THE DATA:

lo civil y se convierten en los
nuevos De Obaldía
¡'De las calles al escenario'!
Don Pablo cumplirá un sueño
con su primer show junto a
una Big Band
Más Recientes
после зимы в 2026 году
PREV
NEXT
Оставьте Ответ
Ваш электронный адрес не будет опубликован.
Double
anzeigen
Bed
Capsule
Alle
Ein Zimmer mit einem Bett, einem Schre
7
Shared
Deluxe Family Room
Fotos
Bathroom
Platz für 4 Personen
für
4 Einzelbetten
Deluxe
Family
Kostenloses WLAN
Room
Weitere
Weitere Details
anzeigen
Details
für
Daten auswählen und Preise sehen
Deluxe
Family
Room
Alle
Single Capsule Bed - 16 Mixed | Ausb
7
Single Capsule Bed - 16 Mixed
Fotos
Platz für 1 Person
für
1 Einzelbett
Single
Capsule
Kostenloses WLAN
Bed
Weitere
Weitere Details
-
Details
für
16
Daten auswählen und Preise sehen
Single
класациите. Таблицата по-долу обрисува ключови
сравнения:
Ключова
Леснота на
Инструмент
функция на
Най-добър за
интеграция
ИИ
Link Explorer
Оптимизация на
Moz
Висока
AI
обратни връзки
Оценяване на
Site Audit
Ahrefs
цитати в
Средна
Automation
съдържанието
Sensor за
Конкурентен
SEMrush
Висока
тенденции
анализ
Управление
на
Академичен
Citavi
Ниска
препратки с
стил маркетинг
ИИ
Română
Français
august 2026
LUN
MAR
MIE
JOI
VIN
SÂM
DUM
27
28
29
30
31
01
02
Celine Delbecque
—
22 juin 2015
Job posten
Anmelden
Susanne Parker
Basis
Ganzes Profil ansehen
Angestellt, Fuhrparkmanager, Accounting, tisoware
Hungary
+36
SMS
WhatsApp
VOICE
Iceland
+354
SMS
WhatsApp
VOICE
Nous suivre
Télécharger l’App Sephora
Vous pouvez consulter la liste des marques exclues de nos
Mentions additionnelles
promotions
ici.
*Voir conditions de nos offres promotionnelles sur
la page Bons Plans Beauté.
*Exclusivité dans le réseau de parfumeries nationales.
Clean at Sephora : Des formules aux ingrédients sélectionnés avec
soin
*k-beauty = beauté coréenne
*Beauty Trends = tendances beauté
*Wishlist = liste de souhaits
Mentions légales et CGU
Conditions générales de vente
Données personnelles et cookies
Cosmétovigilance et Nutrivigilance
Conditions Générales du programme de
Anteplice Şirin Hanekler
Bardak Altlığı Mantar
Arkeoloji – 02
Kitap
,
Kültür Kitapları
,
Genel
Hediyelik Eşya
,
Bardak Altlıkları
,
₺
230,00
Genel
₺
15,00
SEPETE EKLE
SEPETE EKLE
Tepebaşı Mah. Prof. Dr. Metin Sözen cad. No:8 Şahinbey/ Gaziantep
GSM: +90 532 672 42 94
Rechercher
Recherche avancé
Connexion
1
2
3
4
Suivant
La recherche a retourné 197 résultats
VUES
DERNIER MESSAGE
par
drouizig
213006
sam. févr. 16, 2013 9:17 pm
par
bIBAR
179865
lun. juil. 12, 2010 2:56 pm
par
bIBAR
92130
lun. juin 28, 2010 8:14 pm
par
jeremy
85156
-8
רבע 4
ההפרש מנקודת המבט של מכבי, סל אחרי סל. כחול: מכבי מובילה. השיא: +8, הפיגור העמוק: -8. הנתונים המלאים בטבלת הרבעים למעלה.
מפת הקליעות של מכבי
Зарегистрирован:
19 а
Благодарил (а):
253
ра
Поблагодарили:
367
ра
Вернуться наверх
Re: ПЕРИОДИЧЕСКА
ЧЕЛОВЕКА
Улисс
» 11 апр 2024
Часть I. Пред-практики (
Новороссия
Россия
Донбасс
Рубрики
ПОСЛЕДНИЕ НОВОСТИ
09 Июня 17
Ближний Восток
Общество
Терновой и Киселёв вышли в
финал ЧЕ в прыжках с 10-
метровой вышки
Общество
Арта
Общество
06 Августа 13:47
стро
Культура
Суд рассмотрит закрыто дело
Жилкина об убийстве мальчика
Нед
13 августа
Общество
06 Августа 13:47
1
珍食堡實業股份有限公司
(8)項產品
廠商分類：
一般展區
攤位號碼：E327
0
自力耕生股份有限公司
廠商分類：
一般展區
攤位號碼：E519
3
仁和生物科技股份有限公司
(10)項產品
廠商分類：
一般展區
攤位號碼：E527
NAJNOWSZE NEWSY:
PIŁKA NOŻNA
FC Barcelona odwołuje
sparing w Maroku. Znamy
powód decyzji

EXERCISE: Output the records above exactly as written.

WRITTEN REPLY:
lo civil y se convierten en los
nuevos De Obaldía
¡'De las calles al escenario'!
Don Pablo cumplirá un sueño
con su primer show junto a
una Big Band
Más Recientes
после зимы в 2026 году
PREV
NEXT
Оставьте Ответ
Ваш электронный адрес не будет опубликован.
Double
anzeigen
Bed
Capsule
Alle
Ein Zimmer mit einem Bett, einem Schre
7
Shared
Deluxe Family Room
Fotos
Bathroom
Platz für 4 Personen
für
4 Einzelbetten
Deluxe
Family
Kostenloses WLAN
Room
Weitere
Weitere Details
anzeigen
Details
für
Daten auswählen und Preise sehen
Deluxe
Family
Room
Alle
Single Capsule Bed - 16 Mixed | Ausb
7
Single Capsule Bed - 16 Mixed
Fotos
Platz für 1 Person
für
1 Einzelbett
Single
Capsule
Kostenloses WLAN
Bed
Weitere
Weitere Details
-
Details
für
16
Daten auswählen und Preise sehen
Single
класациите. Таблицата по-долу обрисува ключови
сравнения:
Ключова
Леснота на
Инструмент
функция на
Най-добър за
интеграция
ИИ
Link Explorer
Оптимизация на
Moz
Висока
AI
обратни връзки
Оценяване на
Site Audit
Ahrefs
цитати в
Средна
Automation
съдържанието
Sensor за
Конкурентен
SEMrush
Висока
тенденции
анализ
Управление
на
Академичен
Citavi
Ниска
препратки с
стил маркетинг
ИИ
Română
Français
august 2026
LUN
MAR
MIE
JOI
VIN
SÂM
DUM
27
28
29
30
31
01
02
Celine Delbecque
—
22 juin 2015
Job posten
Anmelden
Susanne Parker
Basis
Ganzes Profil ansehen
Angestellt, Fuhrparkmanager, Accounting, tisoware
Hungary
+36
SMS
WhatsApp
VOICE
Iceland
+354
SMS
WhatsApp
VOICE
Nous suivre
Télécharger l’App Sephora
Vous pouvez consulter la liste des marques exclues de nos
Mentions additionnelles
promotions
ici.
*Voir conditions de nos offres promotionnelles sur
la page Bons Plans Beauté.
*Exclusivité dans le réseau de parfumeries nationales.
Clean at Sephora : Des formules aux ingrédients sélectionnés avec
soin
*k-beauty = beauté coréenne
*Beauty Trends = tendances beauté
*Wishlist = liste de souhaits
Mentions légales et CGU
Conditions générales de vente
Données personnelles et cookies
Cosmétovigilance et Nutrivigilance
Conditions Générales du programme de
Anteplice Şirin Hanekler
Bardak Altlığı Mantar
Arkeoloji – 02
Kitap
,
Kültür Kitapları
,
Genel
Hediyelik Eşya
,
Bardak Altlıkları
,
₺
230,00
Genel
₺
15,00
SEPETE EKLE
SEPETE EKLE
Tepebaşı Mah. Prof. Dr. Metin Sözen cad. No:8 Şahinbey/ Gaziantep
GSM: +90 532 672 42 94
Rechercher
Recherche avancé
Connexion
1
2
3
4
Suivant
La recherche a retourné 197 résultats
VUES
DERNIER MESSAGE
par
drouizig
213006
sam. févr. 16, 2013 9:17 pm
par
bIBAR
179865
lun. juil. 12, 2010 2:56 pm
par
bIBAR
92130
lun. juin 28, 2010 8:14 pm
par
jeremy
85156
-8
רבע 4
ההפרש מנקודת המבט של מכבי, סל אחרי סל. כחול: מכבי מובילה. השיא: +8, הפיגור העמוק: -8. הנתונים המלאים בטבלת הרבעים למעלה.
מפת הקליעות של מכבי
Зарегистрирован:
19 а
Благодарил (а):
253
ра
Поблагодарили:
367
ра
Вернуться наверх
Re: ПЕРИОДИЧЕСКА
ЧЕЛОВЕКА
Улисс
» 11 апр 2024
Часть I. Пред-практики (
Новороссия
Россия
Донбасс
Рубрики
ПОСЛЕДНИЕ НОВОСТИ
09 Июня 17
Ближний Восток
Общество
Терновой и Киселёв вышли в
финал ЧЕ в прыжках с 10-
метровой вышки
Общество
Арта
Общество
06 Августа 13:47
стро
Культура
Суд рассмотрит закрыто дело
Жилкина об убийстве мальчика
Нед
13 августа
Общество
06 Августа 13:47
1
珍食堡實業股份有限公司
(8)項產品
廠商分類：
一般展區
攤位號碼：E327
0
自力耕生股份有限公司
廠商分類：
一般展區
攤位號碼：E519
3
仁和生物科技股份有限公司
(10)項產品
廠商分類：
一般展區
攤位號碼：E527
NAJNOWSZE NEWSY:
PIŁKA NOŻNA
FC Barcelona odwołuje
sparing w Maroku. Znamy
powód decyzji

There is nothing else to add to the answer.